Publicado na conta pessoal de Rogério Haesbaert do Facebook/ Professor do programa de pós-graduação em Geografia da UFF e autor do livro “Travessias” publicado pela Consequência Editora.

Ontem, na live do dia do geógrafo organizada pelos colegas Saulo e Vanda, e que reuniu diversos companheiros e amigos num encontro inédito na nossa Geografia, foi proposto o desafio de responder à questão “o que é ser geógrafo”.

Pensei primeiro num tema que há muito me é caro, a problemática da identidade – afinal, perguntar sobre o que somos, ainda que enfatizando nossa condição profissional, é questionar (parte) de nossa construção identitária. E todo processo de identificação, bem sabemos, nunca é construído sozinho. É sempre, também, a produção de (e o ser produzido por) um outro.

Quem seria, então, “o outro” do geógrafo? Foi a primeira indagação que me fiz. Como resposta, me pareceu que, como para falar de espaço temos obrigatoriamente que falar de tempo, “o outro” do geógrafo seria o historiador – esse pensador que já foi nossa “cara metade”, quando saíamos formados conjuntamente geógrafos e historiadores, na primeira metade do século passado. Obviamente, tempo e espaço são dimensões gêmeas e indissociáveis, mas elas foram concebidas, digamos, uma a partir da outra, numa aparente simples mudança de olhar: o espaço olhando mais para o simultâneo, o lado a lado, o tempo olhando mais para o sucessivo, o um depois do outro.

Se ser geógrafo é olhar prioritariamente para o que/quem está do nosso lado, convivendo, coexistindo conosco, isso significa tomar consciência, o tempo inteiro, do(s) espaço(s) da desigualdade e/ou da diferença do Outro, seja sua classe, sua etnia, seu gênero, sua capacitação físico-biológica, sua geração… e é, sobretudo, olhar para o contexto ou o entorno geográfico em que ele está situado. Olhar nossa “situação” espacial é olhar, também, para uma questão fundamental onde demonstramos toda a força de nossa intuição e de nossa reflexão como geógrafos (em sentido amplo): a questão da distância e, a ela intimamente acoplada, a questão dos limites. Como sabiamente afirmam os indígenas aikewara, da Amazônia, nossa vida é pautada pela busca da “boa distância” em relação aos outros. E buscar uma “boa distância” é também, sem dúvida, um jogo de ir e vir entre nossos limites, uma busca dos “bons limites” que tanto precisamos conhecer para a própria sobrevivência humana sobre a Terra. Até onde devemos/podemos avançar no espaço/nos limites do outro (humano e não-humano), redefinindo o(s) nosso(s)?

Nosso mundo, relembremos, é pautado pelo antropocentrismo – como se, na maior prepotência, fôssemos os únicos seres do universo; pela lógica contábil – onde a razão instrumental capitalista transforma tudo em mercadoria, em objeto de compra e venda, e pelo individualismo – onde tudo parece se reduzir à violência egoísta da apropriação e do gozo privados (ou de pequenos clãs).
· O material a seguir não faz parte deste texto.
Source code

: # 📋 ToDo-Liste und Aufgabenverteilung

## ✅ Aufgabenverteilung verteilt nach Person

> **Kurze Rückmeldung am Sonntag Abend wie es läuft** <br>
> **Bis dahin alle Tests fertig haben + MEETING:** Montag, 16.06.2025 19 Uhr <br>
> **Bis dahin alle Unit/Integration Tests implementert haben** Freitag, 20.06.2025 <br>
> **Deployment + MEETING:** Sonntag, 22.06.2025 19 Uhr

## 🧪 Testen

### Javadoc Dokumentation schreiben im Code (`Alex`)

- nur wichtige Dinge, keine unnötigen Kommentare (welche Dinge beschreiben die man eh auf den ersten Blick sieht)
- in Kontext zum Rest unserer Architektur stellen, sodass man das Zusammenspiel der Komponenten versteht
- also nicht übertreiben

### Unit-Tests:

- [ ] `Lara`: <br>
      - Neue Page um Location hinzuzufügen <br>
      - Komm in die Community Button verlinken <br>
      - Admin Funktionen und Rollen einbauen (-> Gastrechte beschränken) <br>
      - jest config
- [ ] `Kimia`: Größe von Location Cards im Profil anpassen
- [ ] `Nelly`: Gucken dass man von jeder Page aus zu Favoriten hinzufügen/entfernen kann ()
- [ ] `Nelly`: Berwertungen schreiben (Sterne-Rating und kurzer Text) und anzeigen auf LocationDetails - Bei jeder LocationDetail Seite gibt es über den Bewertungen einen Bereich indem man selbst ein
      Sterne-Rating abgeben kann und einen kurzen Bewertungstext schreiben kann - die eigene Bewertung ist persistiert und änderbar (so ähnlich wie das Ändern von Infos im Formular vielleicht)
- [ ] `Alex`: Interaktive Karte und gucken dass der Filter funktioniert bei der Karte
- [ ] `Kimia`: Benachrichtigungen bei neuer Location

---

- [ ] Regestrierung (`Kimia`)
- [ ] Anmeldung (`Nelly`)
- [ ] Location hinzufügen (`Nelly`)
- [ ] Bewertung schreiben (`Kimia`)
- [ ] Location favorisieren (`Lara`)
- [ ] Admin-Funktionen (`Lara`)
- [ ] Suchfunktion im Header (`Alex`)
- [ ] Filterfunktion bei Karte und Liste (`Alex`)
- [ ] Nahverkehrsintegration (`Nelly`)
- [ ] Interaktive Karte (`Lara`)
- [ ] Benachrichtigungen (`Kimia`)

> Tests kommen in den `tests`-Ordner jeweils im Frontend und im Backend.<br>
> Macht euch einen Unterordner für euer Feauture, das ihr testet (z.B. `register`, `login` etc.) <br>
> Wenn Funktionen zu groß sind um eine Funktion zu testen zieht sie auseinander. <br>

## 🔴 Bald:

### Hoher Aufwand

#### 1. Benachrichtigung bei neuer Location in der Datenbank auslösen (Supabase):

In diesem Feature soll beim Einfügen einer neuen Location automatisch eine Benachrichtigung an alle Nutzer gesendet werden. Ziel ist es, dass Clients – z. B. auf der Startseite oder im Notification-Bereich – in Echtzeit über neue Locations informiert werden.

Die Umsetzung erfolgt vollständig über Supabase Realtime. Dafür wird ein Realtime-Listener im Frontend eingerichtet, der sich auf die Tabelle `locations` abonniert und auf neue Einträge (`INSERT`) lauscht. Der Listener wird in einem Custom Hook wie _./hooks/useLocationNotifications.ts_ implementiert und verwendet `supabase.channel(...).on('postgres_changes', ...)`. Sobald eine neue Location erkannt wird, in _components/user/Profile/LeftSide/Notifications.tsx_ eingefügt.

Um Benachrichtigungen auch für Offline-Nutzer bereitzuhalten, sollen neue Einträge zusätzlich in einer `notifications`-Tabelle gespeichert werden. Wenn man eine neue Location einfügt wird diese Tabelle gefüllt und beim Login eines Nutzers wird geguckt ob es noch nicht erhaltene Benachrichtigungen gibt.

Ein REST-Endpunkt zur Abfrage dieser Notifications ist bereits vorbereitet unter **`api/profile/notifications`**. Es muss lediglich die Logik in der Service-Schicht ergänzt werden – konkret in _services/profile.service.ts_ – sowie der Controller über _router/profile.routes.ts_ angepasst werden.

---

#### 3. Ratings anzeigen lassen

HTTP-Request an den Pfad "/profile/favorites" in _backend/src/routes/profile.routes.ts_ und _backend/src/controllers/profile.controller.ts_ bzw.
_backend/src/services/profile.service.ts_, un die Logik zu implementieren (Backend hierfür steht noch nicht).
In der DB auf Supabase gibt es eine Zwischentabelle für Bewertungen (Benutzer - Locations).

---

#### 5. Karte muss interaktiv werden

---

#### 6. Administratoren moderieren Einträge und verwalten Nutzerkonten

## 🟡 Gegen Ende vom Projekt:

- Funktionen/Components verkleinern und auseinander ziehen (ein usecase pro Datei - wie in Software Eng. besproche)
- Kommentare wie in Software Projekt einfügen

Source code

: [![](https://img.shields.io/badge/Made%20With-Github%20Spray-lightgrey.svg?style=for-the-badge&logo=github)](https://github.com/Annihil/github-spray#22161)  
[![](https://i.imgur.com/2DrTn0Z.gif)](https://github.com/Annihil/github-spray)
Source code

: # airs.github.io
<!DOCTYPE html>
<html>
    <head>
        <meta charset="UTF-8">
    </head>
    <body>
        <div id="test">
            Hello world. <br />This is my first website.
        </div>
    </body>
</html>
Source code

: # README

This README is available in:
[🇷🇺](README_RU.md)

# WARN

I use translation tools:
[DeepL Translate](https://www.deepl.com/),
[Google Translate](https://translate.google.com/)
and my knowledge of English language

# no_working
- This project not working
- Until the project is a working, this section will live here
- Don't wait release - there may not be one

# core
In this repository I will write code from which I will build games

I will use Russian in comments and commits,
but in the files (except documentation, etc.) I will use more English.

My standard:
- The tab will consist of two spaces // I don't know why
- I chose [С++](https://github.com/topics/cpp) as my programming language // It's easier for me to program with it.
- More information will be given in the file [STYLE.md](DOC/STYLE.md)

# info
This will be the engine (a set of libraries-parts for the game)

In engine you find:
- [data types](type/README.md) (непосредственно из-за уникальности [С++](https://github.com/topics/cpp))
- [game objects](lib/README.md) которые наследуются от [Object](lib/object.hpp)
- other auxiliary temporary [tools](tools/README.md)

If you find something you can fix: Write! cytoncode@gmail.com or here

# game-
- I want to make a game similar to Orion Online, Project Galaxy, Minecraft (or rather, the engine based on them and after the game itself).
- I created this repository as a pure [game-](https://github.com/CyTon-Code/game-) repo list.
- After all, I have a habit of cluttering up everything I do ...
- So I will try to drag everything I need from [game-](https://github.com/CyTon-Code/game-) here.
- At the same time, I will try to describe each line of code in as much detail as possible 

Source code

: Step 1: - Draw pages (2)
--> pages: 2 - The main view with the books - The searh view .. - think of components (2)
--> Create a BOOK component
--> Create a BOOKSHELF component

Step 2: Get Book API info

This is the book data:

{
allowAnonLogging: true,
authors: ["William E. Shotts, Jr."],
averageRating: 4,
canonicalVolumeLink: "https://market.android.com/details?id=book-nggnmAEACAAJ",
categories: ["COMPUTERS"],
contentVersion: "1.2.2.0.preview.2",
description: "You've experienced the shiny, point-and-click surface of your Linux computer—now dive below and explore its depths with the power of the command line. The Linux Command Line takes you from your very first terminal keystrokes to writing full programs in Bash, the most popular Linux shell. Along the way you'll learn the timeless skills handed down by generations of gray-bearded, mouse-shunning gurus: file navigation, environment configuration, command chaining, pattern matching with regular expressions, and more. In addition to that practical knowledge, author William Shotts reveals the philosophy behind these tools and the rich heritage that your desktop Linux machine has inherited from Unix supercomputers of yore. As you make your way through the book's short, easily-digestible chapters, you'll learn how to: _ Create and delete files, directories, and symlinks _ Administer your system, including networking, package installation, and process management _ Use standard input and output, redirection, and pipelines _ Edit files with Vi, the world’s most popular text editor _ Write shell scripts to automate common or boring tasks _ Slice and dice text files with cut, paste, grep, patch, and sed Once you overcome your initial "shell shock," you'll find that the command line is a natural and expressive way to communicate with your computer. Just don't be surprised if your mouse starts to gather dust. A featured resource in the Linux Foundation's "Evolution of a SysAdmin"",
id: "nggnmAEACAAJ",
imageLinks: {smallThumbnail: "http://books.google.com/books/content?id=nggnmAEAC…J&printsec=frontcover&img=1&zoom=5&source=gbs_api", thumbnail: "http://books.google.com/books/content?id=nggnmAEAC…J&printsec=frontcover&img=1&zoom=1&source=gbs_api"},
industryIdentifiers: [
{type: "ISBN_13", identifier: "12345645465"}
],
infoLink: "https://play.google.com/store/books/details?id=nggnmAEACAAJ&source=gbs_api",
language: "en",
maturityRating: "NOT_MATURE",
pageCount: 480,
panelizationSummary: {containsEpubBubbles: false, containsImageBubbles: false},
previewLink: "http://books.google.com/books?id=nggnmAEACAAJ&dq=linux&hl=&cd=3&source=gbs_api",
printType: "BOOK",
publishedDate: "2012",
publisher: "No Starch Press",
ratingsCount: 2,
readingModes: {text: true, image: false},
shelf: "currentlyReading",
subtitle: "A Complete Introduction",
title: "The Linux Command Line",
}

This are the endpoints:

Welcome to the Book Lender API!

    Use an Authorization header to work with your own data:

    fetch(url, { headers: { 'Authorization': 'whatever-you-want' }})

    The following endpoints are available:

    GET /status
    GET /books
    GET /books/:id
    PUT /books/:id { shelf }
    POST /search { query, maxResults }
É preciso, portanto, mais do que nunca, ser geógrafo pelo compromisso com o debate da “boa distância” e do “bom limite” que, como na dramática pedagogia da pandemia, nos força a admitir que há momento para nos recolhermos/abrigar-nos nos limites de um lar (pois ninguém vive sem uma “clausura relativa”, como dizia Castoriadis), e momentos de expandir-se, abrir-se para encontrar e se solidarizar com a dor e/ou a alegria dos outros.

É necessário pensar o ser geógrafo como em constante devir, um geografar, conflitivo ou apaziguador, e que coloca em primeiro plano nossa capacidade permanente de, na interação com o espaço do outro, mudar de perspectiva. Nunca ser geógrafo no sentido de encarar o espaço como a esfera da possibilidade de mudança de perspectiva sobre o mundo foi tão necessário. Precisamos urgentemente imaginar e praticar outro(s) mundo(s), outro(s) espaço(s), outro(s) limite(s) que recomponham nossa condição de seres ao mesmo tempo naturais e sociais, racionais e sensíveis, individuais e coletivos, onde nossa perspectiva estabeleça também um novo limite, um novo horizonte de sentido para a vida, alicerçado na partilha do comum que hoje menosprezamos. Combater os limites do individualismo e da lógica contábil em nome de espaços mais “comunais”, afetivamente partilhados, parece ser a única saída – onde, de alguma forma, todos seríamos geógrafos – e historiadores – pois saberíamos nos situar na integralidade humano-natural de nossos espaços, conscientes da herança dos múltiplos saberes geográficos que construímos e que compõem um passado-presente capaz de dar alguma esperança na construção de um outro futuro.